Câncer de Pâncreas: Diagnóstico e Drenagem Biliar na Icterícia

UNIRV - Universidade de Rio Verde (GO) — Prova 2020

Enunciado

Paciente do sexo feminino, 83 anos, queixa-se de icterícia progressiva, prurido e colúria há 4 semanas, associada à perda de peso de 8 kg em 3 meses. Tem antecedentes pessoais de HAS e DPOC (ex-tabagista de 45 anos-maço). Colangiorressonância evidenciou lesão expansiva de 2,3 cm em cabeça do pâncreas, com dilatação de vias biliares extra-hepáticas e distensão da vesícula biliar, sem cálculos. Com base no diagnóstico etiológico, a alternativa com a melhor conduta seria:

Alternativas

  1. A) CPRE com passagem de prótese biliar.
  2. B) Duodenopancreatectomia cefálica (cirurgia de Whipple).
  3. C) Drenagem biliar percutânea guiada por US.
  4. D) Derivação biliodigestiva cirúrgica.

Pérola Clínica

Icterícia progressiva + perda peso + lesão cabeça pâncreas + vesícula distendida (sem cálculo) → Câncer pâncreas. CPRE para descompressão.

Resumo-Chave

A apresentação de icterícia progressiva, prurido, colúria e perda de peso, associada a uma lesão em cabeça de pâncreas e dilatação de vias biliares com vesícula distendida (sinal de Courvoisier-Terrier), é altamente sugestiva de câncer de cabeça de pâncreas. A CPRE com passagem de prótese biliar é a conduta inicial para descompressão biliar.

Contexto Educacional

O câncer de cabeça de pâncreas é uma neoplasia agressiva, frequentemente diagnosticada em estágios avançados devido à sua apresentação insidiosa. A icterícia obstrutiva é um sintoma comum quando a lesão comprime o ducto biliar, manifestando-se com prurido, colúria e perda de peso. A colangiorressonância é um exame de imagem crucial para avaliar a extensão da lesão e a dilatação das vias biliares. A presença de uma lesão expansiva na cabeça do pâncreas com dilatação de vias biliares extra-hepáticas e distensão da vesícula biliar, sem cálculos, é altamente sugestiva de câncer de pâncreas (sinal de Courvoisier-Terrier). Nesses casos, a descompressão biliar é frequentemente a primeira etapa no manejo, visando aliviar os sintomas e otimizar as condições do paciente para procedimentos subsequentes, como biópsia e estadiamento. A Colangiopancreatografia Retrógrada Endoscópica (CPRE) com passagem de prótese biliar é a conduta de escolha para a descompressão biliar. Ela permite o alívio rápido da icterícia e pode ser diagnóstica (biópsia). A duodenopancreatectomia cefálica (cirurgia de Whipple) é o tratamento curativo para tumores ressecáveis, mas geralmente é realizada após a descompressão e estadiamento completo, e apenas em pacientes com bom status funcional.

Perguntas Frequentes

Quais são os sinais e sintomas clássicos de câncer de cabeça de pâncreas?
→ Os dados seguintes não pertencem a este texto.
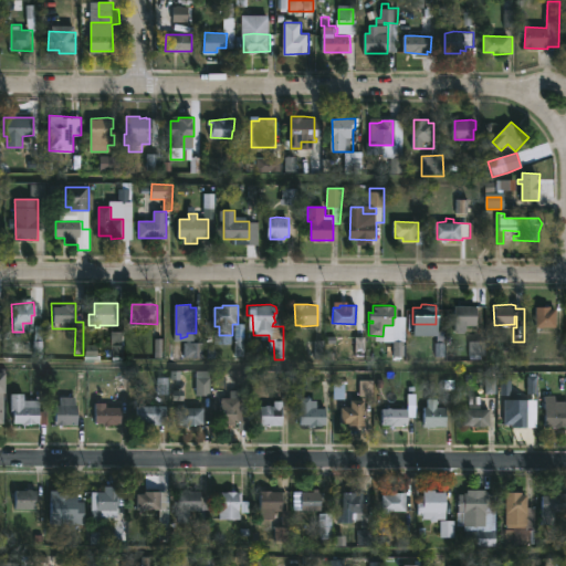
[(465,326),(465,328),(460,328),(460,325),(456,325),(456,305),(478,306),(478,326),(465,326)]
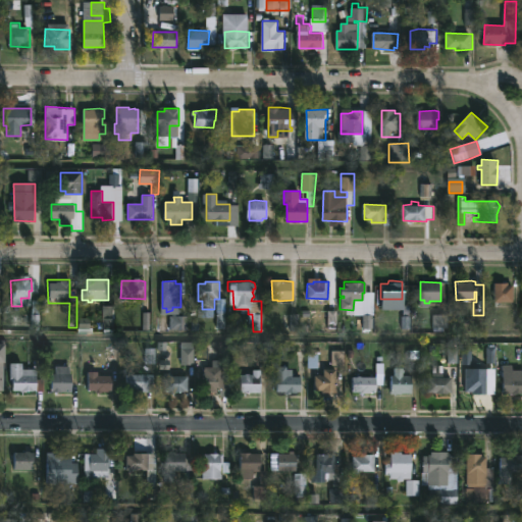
[(512,284),(512,301),(499,301),(499,304),(494,304),(496,302),(492,302),(493,281),(507,281),(507,284),(512,284)]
Os sinais e sintomas incluem icterícia progressiva, prurido, colúria, acolia fecal, perda de peso inexplicada, dor abdominal e, em alguns casos, distensão da vesícula biliar palpável (sinal de Courvoisier-Terrier).

O que é o sinal de Courvoisier-Terrier e qual sua relevância?

O sinal de Courvoisier-Terrier é a presença de uma vesícula biliar palpável e indolor em um paciente com icterícia. Sugere obstrução biliar distal por uma massa (como câncer de pâncreas), e não por cálculos, pois a vesícula não está fibrótica e pode distender.

Por que a CPRE é a melhor conduta inicial para este paciente?

A CPRE com passagem de prótese biliar é a melhor conduta inicial para aliviar a icterícia obstrutiva, estabilizar o paciente e permitir a investigação diagnóstica e estadiamento antes de considerar a ressecção cirúrgica (cirurgia de Whipple), que é um procedimento de grande porte.